Heatmaps, Treemaps, Streamgraphs, and Alluvials Homework

Author

Ryan Seabold

Heatmaps, Treemaps, Streamgraphs, and Alluvials

Set the working directory

setwd("C:/Users/Ryan/OneDrive/School/DATA 110/Homework/Heatmaps Homework")

Load the libraries

library(tidyverse)
── Attaching core tidyverse packages ──────────────────────── tidyverse 2.0.0 ──
✔ dplyr     1.1.4     ✔ readr     2.1.5
✔ forcats   1.0.0     ✔ stringr   1.5.1
✔ ggplot2   3.5.1     ✔ tibble    3.2.1
✔ lubridate 1.9.3     ✔ tidyr     1.3.1
✔ purrr     1.0.2     
── Conflicts ────────────────────────────────────────── tidyverse_conflicts() ──
✖ dplyr::filter() masks stats::filter()
✖ dplyr::lag()    masks stats::lag()
ℹ Use the conflicted package (<http://conflicted.r-lib.org/>) to force all conflicts to become errors
library(nycflights23)

data <- flights

Prepare the data using dplyr

airport_delays <- flights |>
  group_by(origin)|>
  summarise(mean_dep_delay = mean(dep_delay, na.rm = TRUE),
            mean_arr_delay = mean(arr_delay, na.rm = TRUE))

# Covert to a longer dataset
airport_delays_long <- airport_delays |>
  pivot_longer(cols = c(mean_dep_delay, mean_arr_delay), 
               names_to = "delay_type", 
               values_to = "mean_delay")

Create a visualization of the average delay times for each airport

# Create a bar graph
ggplot(airport_delays_long, aes(x = origin, y = mean_delay, fill = delay_type)) +
  geom_bar(stat = "identity", position = "dodge") +
  scale_fill_manual(values = c("mean_arr_delay" = "red", "mean_dep_delay" = "blue"),
                    labels = c("Arrival Delay", "Departure Delay")) +
  labs(title = "Average Departure and Arrival Delays by Airport",
       x = "Airport",
       y = "Average Delay (minutes)",
       fill = "Delay Type",
       caption = "Data source: nycflights13")

Analysis paragraph

This bar graph describes the average times of departure and arrival delay for each of the three airports. I chose to use a bar graph to plot this data because it is an excellent method for comparing multiple variables of multiple objects on the same scale.

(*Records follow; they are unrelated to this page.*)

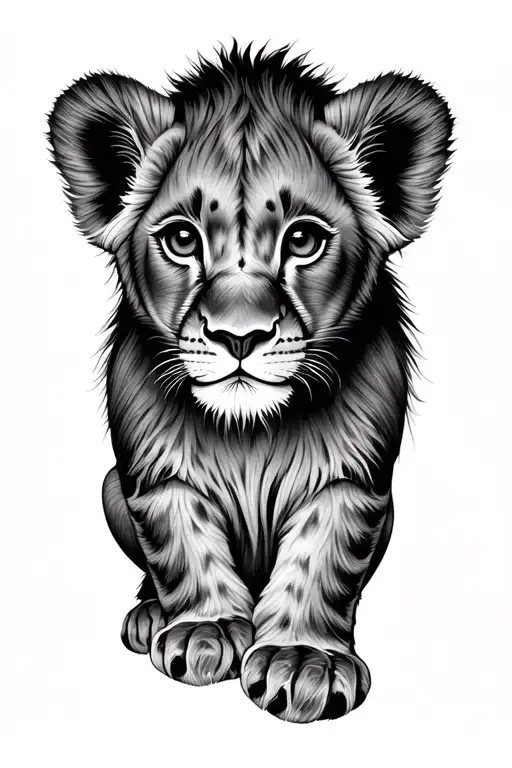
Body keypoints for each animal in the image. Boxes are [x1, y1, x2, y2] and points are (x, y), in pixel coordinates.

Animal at [48, 43, 453, 723]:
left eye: (304, 239)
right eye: (182, 238)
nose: (240, 337)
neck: (250, 434)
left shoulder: (353, 480)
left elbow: (323, 559)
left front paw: (305, 661)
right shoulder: (156, 475)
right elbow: (184, 546)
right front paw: (204, 631)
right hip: (110, 487)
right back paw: (149, 615)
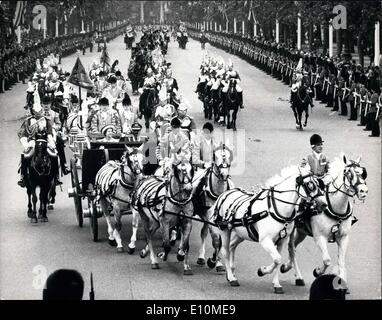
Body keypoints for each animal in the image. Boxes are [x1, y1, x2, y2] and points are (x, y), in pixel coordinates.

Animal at [207, 166, 326, 294]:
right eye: (310, 185)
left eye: (319, 184)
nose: (324, 204)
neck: (276, 209)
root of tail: (225, 194)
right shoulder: (265, 240)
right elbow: (277, 259)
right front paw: (262, 270)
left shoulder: (281, 241)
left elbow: (278, 260)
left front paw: (276, 284)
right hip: (225, 231)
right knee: (225, 251)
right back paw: (231, 277)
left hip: (242, 233)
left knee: (232, 246)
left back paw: (232, 271)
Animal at [282, 154, 368, 290]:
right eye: (348, 173)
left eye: (363, 173)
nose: (363, 191)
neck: (335, 208)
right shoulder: (319, 237)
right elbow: (327, 260)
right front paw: (317, 272)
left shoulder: (344, 238)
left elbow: (341, 261)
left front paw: (343, 284)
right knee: (291, 248)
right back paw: (294, 273)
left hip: (302, 233)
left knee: (293, 248)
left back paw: (292, 271)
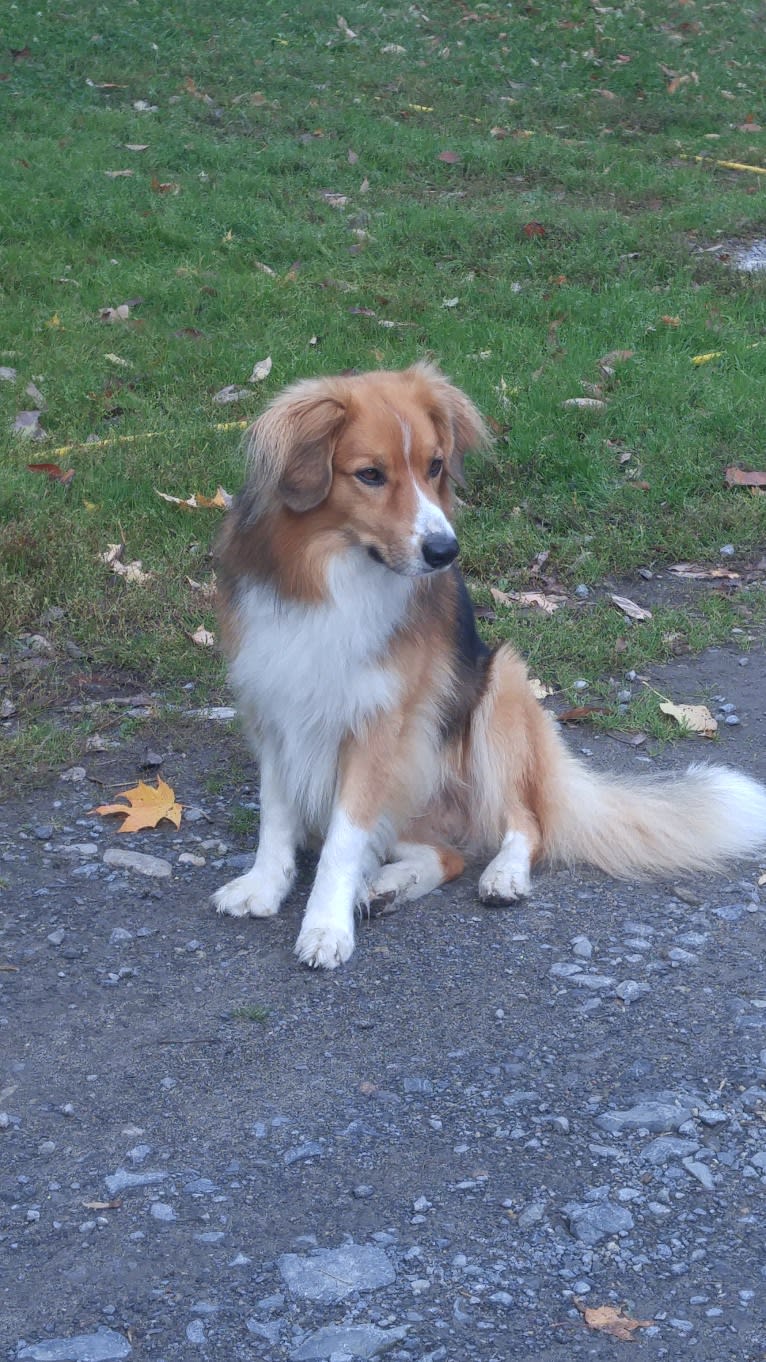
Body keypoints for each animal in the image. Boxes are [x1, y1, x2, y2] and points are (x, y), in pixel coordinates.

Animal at [209, 365, 763, 969]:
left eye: (434, 465)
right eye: (370, 475)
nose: (444, 552)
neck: (334, 570)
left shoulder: (379, 726)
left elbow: (343, 839)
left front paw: (326, 925)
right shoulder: (273, 706)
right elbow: (276, 813)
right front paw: (265, 884)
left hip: (502, 693)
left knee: (523, 825)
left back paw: (498, 876)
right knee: (444, 855)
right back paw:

As you can see, in 2023, the average arrival delays were significantly lower than the average departure delays. Interestingly, while the EWR and JFK delay times were very similar, the LGA delay times were significantly shorter for both arrivals and departures.

Upon further research, I learned that these numbers do not correlate with the numbers of aircraft movements or passengers served. In 2022, EWR had 401,422 arrivals or departures, JFK 449,223, and LGA 349,298. Additionally, EWR served 43.4 million passengers, JFK 5.2 million, and LGA 32.4 million. Despite these large differences in movements and passenger numbers, JFK and EWR share very similar average delay times. LGA is lower in both passenger and aircraft movement amounts, as well as average delay times, but the average delays are far lower than they should be if they were in proportion to its passenger and aircraft movement numbers.